During this time, the plantation was being farmed by tenant farmers and share-croppers who continued to grow cotton.

Philip Fitzgerald died in May 1880, leaving the house and 503.5 acres of land to his wife and unmarried children. He specified in his will that the home should serve as a "refuge" for any of his children or grandchildren should they become widowed or destitute. In the 1920s, legal disputes ensued regarding the terms of the will, leading to a rift in the family. The two unmarried Fitzgerald daughters, Mary Ellen and Sarah, continued to live at Rural Home, often hosting relatives at the house, including their niece, Maybelle Stephens Mitchell and her daughter, Margaret Mitchell. Margaret Mitchell's experiences at Rural Home inspired the fictional Tara Plantation in her novel Gone With the Wind. The plantation suffered major losses in 1919 with the boll weevil invasion throughout the Georgia piedmont region, which killed much of the crop. By the end of World War I, the Fitzgeralds failed to produce any cotton. They turned to their sister, Ann Elizabeth, who paid for the taxes on the house. Ann Elizabeth attempted to return to the house to take up residence after living as a widow, per the terms of her father's will, but her sisters and niece prevented it. Ann Elizabeth filed a lawsuit in the Clayton County Superior Court to gain control of the property, but the court sided in favor of her sisters. In 1928, Eugenia Gress, a daughter of Ann Elizabeth, got quit-claim deeds from the other Fitzgerald heirs, paid her aunt and cousin $5,000, and took possession of the house.

Gress set about fixing up the dilapidated Rural Home, enclosing the breezeway and remodeling the kitchen. Gress moved her mother into the house and retained the property after her mother's death. In 1937, she rented Rural Home to her brother, Alexander H. Stephens, and his wife, Mary Grace Rogers. They continued to operate the plantation as a working farm until the end of World War II. In the 1940s, indoor plumbing and electric lighting were installed in the house.

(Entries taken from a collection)
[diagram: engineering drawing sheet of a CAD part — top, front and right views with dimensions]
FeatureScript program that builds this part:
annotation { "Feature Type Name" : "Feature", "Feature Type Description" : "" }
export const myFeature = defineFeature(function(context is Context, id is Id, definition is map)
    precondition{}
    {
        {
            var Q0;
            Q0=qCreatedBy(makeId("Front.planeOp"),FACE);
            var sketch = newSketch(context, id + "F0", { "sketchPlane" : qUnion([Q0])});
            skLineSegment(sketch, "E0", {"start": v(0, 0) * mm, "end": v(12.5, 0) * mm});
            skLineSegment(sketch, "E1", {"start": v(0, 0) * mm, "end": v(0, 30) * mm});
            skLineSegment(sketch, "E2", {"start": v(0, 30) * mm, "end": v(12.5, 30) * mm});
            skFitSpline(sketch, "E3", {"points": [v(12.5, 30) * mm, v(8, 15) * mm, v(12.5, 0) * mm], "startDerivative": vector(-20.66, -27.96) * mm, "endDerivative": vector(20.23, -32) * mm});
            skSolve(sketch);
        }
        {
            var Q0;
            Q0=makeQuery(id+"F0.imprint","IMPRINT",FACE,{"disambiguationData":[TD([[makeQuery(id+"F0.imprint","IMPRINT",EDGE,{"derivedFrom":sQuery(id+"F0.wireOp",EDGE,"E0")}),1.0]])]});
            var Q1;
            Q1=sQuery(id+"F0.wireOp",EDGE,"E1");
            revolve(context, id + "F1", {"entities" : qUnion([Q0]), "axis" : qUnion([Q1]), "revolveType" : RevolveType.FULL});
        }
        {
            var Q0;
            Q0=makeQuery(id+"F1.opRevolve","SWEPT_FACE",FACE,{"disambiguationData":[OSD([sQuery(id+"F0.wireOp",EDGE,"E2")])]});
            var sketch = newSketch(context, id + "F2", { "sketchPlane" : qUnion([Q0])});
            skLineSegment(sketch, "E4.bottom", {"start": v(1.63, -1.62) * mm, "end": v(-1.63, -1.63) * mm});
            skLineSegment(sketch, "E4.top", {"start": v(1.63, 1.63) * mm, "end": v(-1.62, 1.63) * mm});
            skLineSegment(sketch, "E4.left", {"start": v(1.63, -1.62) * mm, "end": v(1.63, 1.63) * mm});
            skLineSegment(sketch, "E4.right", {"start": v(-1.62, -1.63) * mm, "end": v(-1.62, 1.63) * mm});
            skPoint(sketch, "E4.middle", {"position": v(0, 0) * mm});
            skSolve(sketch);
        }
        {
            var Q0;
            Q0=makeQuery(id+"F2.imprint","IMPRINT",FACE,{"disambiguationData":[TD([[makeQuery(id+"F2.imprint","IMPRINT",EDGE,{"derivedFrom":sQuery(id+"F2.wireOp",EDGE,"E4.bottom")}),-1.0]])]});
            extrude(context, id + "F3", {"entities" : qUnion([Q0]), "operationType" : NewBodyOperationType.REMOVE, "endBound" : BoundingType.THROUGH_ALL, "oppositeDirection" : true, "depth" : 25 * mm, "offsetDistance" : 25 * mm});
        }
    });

Exercise tasks –
[1] List every physical change to the house that the passage on Rural Home mentions.
[2] Carry on the passage on Rural Home from its last sentence.

Task-by-task answers –
[1] Enclosing the breezeway; remodeling the kitchen; installing indoor plumbing; installing electric lighting.

[2]
=== Demolition ===
In 1958, Grace Rogers Stephens died. Alexander Stephens, now age 80, was no longer considered able to care for the home in the opinion of Gress. She revoked the 1937 rental agreement and took control of Rural Home. It remained a rental property for the next 40 years. Gress died in 1966, and the remains of the estate were placed in trust for her children. The house was rented for a few more years, but by 1980, the value of the land was worth more than the rundown house and outbuildings. The house and other buildings were removed from the original site following a survey by the Historic Preservation Section of the Georgia Department of Natural Resources in November 1977.

In July 1980, Betty Shingler Talmadge, the ex-wife of Senator Herman Talmadge, bought the house and moved it to her plantation home in nearby Lovejoy. She had the 1873 addition dismantled, and she stored the framing and finish materials in an old milk barn on her property; the original antebellum house and kitchen were moved intact to a field across the drive from her house.

Talmadge died on November 7, 2005, never finishing her plans for Rural Home. On July 6, 2005, a tornado knocked the house off its temporary foundation. Subsequently, the house was dismantled.